'''

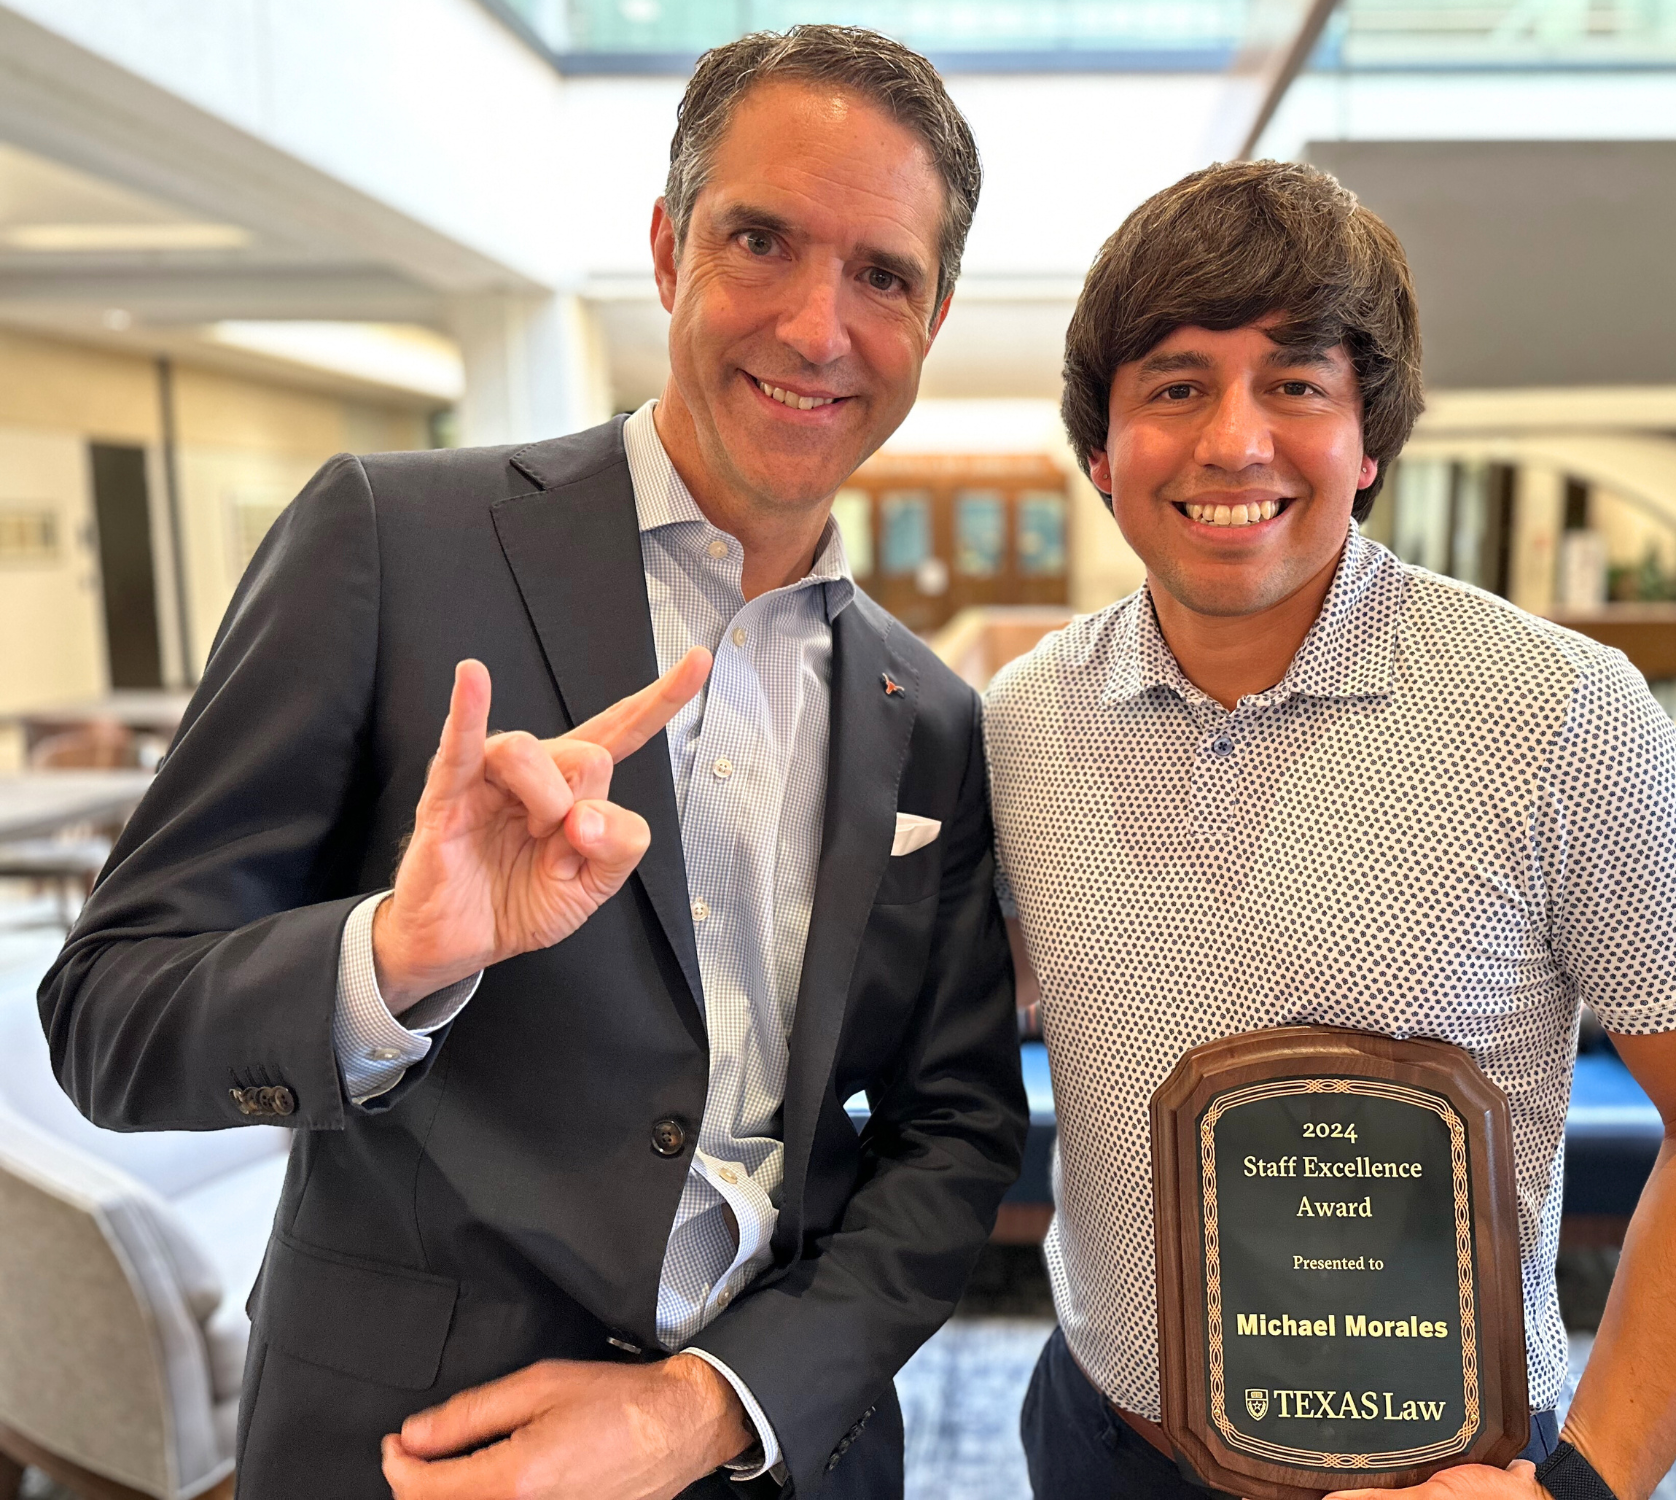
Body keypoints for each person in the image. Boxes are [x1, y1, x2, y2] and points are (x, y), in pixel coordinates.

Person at [40, 25, 1026, 1500]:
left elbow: (950, 1132)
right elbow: (108, 1015)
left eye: (882, 273)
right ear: (668, 247)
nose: (821, 328)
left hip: (774, 1450)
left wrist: (714, 1403)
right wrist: (390, 960)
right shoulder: (391, 539)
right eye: (761, 239)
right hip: (424, 1449)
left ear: (933, 316)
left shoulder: (929, 711)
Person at [985, 160, 1676, 1500]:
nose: (1234, 442)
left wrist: (1585, 1487)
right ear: (1101, 449)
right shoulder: (1020, 725)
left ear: (1369, 440)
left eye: (1296, 385)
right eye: (1176, 385)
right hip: (1102, 1445)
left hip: (1442, 1474)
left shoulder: (1560, 715)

'''

*EXERCISE PROMPT*: Every line of the records above where the string "shoulder" is found should be copied.

*OUTPUT BELOW*:
right shoulder: (391, 539)
left shoulder: (929, 711)
right shoulder: (1020, 725)
left shoulder: (1560, 715)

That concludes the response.